How to Find Your Score
In order to accurately record your credit history and analyze your information to create a FICO score, you need one account that’s been open and actively reported to a credit bureau within the last six months.
Otherwise, there won’t be enough information to calculate your FICO score.
You do not need to borrow a large amount of debt in order to have a FICO score.
You can simply have a statement balance that shows up on your account. This can be in the form of charging money to a credit card and paying off the entire balance at the end of each month.
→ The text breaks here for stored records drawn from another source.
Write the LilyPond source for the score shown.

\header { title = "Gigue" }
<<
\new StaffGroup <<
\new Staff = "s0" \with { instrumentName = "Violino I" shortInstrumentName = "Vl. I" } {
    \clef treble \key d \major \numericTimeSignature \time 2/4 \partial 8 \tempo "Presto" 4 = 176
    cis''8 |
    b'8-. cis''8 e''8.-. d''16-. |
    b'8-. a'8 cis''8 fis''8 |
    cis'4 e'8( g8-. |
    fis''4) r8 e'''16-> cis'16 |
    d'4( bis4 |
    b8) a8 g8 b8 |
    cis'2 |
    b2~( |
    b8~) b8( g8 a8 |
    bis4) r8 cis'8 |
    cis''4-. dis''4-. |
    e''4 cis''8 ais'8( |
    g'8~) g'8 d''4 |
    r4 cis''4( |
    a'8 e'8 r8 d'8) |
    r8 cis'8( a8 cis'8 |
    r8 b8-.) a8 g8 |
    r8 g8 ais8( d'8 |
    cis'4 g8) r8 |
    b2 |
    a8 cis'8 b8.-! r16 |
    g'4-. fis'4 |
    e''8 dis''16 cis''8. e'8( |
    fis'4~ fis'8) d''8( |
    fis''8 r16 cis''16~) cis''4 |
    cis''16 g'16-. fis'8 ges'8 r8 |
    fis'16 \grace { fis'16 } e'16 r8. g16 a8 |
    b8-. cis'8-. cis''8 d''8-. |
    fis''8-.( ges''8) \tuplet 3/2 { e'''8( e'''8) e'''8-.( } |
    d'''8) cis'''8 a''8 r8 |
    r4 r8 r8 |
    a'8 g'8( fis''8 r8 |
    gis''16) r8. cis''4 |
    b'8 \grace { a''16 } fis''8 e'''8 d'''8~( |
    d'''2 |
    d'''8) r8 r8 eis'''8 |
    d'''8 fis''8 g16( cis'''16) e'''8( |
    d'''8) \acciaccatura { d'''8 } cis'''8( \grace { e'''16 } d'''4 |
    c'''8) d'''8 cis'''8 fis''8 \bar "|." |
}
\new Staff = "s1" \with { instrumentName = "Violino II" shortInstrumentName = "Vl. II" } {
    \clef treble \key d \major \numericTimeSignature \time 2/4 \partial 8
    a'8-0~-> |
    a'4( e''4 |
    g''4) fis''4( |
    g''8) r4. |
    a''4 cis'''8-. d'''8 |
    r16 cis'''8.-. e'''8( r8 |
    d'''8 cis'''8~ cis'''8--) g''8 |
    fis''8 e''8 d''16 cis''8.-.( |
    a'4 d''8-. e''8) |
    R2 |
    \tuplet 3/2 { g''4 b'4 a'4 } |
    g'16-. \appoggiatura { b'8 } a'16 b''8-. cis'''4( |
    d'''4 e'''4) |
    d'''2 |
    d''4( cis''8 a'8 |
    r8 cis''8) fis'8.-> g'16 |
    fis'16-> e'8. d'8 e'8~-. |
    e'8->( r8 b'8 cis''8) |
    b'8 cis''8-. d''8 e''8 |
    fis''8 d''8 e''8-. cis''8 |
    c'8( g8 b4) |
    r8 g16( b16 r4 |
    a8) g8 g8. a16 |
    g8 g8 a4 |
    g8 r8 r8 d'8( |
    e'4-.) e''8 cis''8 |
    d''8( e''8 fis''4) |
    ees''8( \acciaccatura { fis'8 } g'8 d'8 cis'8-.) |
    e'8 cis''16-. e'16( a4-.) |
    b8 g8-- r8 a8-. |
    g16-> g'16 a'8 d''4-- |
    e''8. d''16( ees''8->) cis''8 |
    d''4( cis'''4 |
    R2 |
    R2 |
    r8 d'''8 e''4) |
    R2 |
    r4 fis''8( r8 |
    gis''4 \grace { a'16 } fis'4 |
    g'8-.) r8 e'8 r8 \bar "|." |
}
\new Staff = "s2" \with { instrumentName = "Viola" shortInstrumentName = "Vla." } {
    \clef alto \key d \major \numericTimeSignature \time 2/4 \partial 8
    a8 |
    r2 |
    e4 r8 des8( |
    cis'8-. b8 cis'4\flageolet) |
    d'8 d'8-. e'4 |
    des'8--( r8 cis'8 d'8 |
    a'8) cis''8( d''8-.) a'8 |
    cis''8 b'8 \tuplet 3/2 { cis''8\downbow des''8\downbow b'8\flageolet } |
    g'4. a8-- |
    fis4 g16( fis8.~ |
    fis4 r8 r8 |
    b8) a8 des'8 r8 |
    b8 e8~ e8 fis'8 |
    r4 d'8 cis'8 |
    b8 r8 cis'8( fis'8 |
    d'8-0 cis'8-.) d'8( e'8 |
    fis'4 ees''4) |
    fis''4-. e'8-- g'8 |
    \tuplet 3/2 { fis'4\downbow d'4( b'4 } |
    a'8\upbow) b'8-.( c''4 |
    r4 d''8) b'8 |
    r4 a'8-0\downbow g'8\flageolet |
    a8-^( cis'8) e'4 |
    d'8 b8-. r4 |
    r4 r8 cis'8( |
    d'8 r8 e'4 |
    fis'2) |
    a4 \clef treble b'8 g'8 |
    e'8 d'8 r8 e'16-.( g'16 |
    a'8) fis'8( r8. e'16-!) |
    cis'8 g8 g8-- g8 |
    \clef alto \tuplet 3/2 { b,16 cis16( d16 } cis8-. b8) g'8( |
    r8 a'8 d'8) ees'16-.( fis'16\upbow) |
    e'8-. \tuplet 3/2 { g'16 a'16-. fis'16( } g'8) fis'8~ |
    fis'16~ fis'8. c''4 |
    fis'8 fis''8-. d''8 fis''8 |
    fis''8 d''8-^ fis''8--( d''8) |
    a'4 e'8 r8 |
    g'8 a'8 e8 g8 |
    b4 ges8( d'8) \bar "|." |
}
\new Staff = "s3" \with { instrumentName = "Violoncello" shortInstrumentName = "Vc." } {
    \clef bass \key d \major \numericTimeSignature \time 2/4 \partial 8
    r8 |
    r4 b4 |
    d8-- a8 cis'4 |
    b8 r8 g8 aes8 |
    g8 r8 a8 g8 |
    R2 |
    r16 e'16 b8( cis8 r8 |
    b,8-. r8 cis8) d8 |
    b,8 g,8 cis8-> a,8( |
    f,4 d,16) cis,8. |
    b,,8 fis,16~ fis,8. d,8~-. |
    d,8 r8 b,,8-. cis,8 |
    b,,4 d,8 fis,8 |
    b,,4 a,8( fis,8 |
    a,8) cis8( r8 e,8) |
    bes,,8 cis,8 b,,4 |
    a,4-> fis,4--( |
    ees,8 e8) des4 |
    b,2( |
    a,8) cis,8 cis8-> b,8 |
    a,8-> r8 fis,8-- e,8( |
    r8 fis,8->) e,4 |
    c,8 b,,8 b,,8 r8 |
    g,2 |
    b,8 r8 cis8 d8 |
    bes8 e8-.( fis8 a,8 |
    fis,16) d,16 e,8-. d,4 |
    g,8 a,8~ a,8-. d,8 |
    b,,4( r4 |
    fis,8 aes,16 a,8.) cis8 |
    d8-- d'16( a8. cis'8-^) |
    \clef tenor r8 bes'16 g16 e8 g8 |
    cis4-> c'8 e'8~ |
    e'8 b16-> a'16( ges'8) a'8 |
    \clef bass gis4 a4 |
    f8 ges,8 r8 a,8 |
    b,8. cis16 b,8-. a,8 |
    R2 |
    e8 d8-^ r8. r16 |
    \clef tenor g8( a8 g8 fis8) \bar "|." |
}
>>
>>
To check your own credit score, you have many options. Generally, you can pay for a one-time credit score or a subscription service directly through FICO.
However, that can get expensive. Banks and credit card companies may offer free monthly FICO credit scores.
A New FICO Score is Changing the Future
Recently, the FICO Score XD was announced as a new scoring model designed to calculate scores based on additional factors (aside from the five listed above) like paying your cell phone or electricity bills on time.
This new score aims to help lenders assess an individual’s credit rating who may not have a strong traditional credit history, but instead has a strong profile of paying bills and other obligations on time.
If you’ve struggled with being approved for credit or loans in the past, the FICO XD uses alternative history and data to determine your creditworthiness and may help you have more successful credit applications in the future.
While the FICO XD is still a work-in-progress be on the lookout for a new way to apply for credit using alternative methods and payment history as a way to establish your risk profile to potential lenders.
What’s the bottom line?
To build a good history of credit it’s important to stay on top of all your bills and regularly check your credit report for errors and other red flags.
There are a couple quick fixes to improve your credit, but you'll still need to be patient and continue managing your money as responsibly as possible.
Before you know it, you'll be in a great position to qualify for the best credit cards and the lowest interest rates on major loans.